As CulturaX is the cleaned version of the mC4 and OSCAR datasets, which were both extracted from CommonCrawl, personal and sensitive information might still contain personal and sensitive information. 
This must be considered prior to using this dataset for any purpose, such as training deep learning models, etc.


## License Information

The licence terms for CulturaX strictly follows those of `mC4` and `OSCAR`. Please refer to both below licenses when using this dataset. 
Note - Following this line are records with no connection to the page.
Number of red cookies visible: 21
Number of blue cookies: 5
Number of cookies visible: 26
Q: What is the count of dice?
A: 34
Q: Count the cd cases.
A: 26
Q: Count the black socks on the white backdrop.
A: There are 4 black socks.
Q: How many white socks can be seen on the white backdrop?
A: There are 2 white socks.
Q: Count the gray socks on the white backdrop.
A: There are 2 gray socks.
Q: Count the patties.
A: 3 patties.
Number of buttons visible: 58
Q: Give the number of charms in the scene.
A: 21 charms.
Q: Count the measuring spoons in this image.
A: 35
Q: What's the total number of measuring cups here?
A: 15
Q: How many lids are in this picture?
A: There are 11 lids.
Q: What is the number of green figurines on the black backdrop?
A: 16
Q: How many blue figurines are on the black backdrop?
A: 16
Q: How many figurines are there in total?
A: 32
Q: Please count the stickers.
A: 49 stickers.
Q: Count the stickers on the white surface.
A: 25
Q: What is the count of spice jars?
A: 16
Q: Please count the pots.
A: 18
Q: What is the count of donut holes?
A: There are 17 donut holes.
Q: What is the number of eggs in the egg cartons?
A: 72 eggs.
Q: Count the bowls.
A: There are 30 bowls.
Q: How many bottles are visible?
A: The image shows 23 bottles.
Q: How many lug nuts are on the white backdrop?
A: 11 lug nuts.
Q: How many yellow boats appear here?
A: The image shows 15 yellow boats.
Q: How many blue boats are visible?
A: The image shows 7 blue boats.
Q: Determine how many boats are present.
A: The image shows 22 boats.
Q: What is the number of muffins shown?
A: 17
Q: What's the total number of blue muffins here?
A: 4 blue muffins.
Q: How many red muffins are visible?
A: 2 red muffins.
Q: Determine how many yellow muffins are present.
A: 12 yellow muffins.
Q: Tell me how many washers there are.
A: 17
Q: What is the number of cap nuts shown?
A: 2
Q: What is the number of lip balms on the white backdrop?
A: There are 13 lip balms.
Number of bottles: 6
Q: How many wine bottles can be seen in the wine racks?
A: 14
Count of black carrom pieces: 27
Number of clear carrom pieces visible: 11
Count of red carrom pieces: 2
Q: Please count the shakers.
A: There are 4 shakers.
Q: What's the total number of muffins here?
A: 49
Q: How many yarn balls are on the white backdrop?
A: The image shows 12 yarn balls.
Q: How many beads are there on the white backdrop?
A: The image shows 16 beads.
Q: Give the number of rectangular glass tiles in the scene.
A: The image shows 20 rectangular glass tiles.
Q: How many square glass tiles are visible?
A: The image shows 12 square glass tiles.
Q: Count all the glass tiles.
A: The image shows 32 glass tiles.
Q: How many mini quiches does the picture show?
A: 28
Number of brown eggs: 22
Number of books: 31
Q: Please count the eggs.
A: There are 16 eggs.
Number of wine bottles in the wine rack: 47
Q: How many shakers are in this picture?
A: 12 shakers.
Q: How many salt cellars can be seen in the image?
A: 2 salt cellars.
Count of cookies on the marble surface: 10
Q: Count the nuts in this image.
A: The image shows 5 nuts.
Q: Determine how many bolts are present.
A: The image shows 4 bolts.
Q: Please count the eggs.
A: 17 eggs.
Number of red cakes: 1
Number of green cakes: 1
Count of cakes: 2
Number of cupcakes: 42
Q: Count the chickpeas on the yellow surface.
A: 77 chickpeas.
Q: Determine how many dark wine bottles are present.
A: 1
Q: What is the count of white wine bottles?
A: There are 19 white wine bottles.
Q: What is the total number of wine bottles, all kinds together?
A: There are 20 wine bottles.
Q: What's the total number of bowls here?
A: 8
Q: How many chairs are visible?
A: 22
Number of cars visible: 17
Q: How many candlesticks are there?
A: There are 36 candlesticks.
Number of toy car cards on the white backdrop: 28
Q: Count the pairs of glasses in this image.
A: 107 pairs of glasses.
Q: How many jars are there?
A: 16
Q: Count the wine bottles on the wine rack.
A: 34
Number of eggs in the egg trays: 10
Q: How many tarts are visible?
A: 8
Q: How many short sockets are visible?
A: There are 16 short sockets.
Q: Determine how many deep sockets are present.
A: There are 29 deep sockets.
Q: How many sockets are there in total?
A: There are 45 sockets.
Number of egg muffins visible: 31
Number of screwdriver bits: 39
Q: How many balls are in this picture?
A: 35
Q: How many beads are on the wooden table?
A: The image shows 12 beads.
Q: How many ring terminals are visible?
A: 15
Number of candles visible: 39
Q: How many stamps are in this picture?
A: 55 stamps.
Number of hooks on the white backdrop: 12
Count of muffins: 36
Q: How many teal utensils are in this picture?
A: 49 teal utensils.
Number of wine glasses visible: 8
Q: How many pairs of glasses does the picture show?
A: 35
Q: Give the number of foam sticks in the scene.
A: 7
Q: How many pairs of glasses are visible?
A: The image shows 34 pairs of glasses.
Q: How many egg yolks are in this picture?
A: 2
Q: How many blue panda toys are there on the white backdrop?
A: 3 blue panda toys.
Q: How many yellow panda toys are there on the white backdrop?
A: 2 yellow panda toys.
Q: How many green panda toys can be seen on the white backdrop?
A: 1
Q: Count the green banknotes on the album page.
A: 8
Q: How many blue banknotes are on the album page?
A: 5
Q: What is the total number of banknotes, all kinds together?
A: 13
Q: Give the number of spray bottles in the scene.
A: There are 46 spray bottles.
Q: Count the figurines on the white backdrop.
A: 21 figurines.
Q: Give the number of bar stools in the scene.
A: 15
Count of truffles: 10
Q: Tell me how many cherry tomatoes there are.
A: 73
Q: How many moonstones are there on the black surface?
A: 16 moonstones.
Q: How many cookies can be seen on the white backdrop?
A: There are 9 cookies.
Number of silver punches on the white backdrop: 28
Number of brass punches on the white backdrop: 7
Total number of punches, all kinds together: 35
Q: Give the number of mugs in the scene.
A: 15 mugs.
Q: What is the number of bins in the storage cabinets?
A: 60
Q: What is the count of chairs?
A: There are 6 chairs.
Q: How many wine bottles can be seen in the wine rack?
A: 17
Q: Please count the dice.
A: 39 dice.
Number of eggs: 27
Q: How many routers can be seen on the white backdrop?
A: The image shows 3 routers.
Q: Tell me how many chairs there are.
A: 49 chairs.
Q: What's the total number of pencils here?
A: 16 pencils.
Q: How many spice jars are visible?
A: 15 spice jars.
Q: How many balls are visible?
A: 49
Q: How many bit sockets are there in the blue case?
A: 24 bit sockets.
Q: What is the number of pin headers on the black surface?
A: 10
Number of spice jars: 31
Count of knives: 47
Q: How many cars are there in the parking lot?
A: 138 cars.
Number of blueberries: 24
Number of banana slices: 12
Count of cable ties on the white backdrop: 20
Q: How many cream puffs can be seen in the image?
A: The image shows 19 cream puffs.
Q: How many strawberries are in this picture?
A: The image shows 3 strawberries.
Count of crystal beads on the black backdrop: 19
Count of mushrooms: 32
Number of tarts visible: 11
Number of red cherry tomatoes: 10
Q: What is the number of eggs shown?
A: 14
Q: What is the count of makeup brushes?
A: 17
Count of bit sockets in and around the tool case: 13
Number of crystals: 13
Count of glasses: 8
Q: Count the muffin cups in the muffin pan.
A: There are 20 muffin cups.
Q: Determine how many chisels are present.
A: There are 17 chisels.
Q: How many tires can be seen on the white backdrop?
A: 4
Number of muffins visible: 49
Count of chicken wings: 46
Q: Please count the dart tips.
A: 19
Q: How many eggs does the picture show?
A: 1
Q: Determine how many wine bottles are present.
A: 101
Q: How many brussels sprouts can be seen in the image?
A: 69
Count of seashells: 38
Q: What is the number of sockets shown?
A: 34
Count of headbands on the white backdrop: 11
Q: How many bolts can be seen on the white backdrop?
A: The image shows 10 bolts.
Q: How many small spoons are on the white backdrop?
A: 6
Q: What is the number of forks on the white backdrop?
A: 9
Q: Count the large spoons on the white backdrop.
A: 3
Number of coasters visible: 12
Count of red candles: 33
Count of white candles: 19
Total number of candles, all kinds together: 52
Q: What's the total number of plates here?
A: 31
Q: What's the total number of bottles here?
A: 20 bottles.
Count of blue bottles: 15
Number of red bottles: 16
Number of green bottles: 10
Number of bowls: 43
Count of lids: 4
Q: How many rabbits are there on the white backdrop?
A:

- [mC4 license](https://huggingface.co/datasets/allenai/c4#license)
- [OSCAR license](https://huggingface.co/datasets/oscar-corpus/OSCAR-2301#licensing-information)


## Citation 

To cite CulturaX, please use:

```
@misc{nguyen2023culturax,
      title={CulturaX: A Cleaned, Enormous, and Multilingual Dataset for Large Language Models in 167 Languages}, 
      author={Thuat Nguyen and Chien Van Nguyen and Viet Dac Lai and Hieu Man and Nghia Trung Ngo and Franck Dernoncourt and Ryan A. Rossi and Thien Huu Nguyen},
      year={2023},
      eprint={2309.09400},
      archivePrefix={arXiv},
      primaryClass={cs.CL}
}
```


## Reference

[1] Linting Xue, Noah Constant, Adam Roberts, Mihir Kale, Rami Al-Rfou, Aditya Siddhant, Aditya Barua, and Colin Raffel. 2021. mT5: A massively multilingual
pre-trained text-to-text transformer. In NAACL 2021. https://huggingface.co/datasets/mc4

[2] Pedro Javier Ortiz Suárez, Benoît Sagot, and Laurent Romary. 2019. Asynchronous pipelines for processing huge corpora on medium to low resource infrastructures. In Proceedings of the Workshop on Challenges in the Management of Large Corpora (CMLC-
7) 2019. https://oscar-project.org/

[3] KenLM: Faster and smaller language model queries. In Proceedings of the Sixth
Workshop on Statistical Machine Translation, 2011.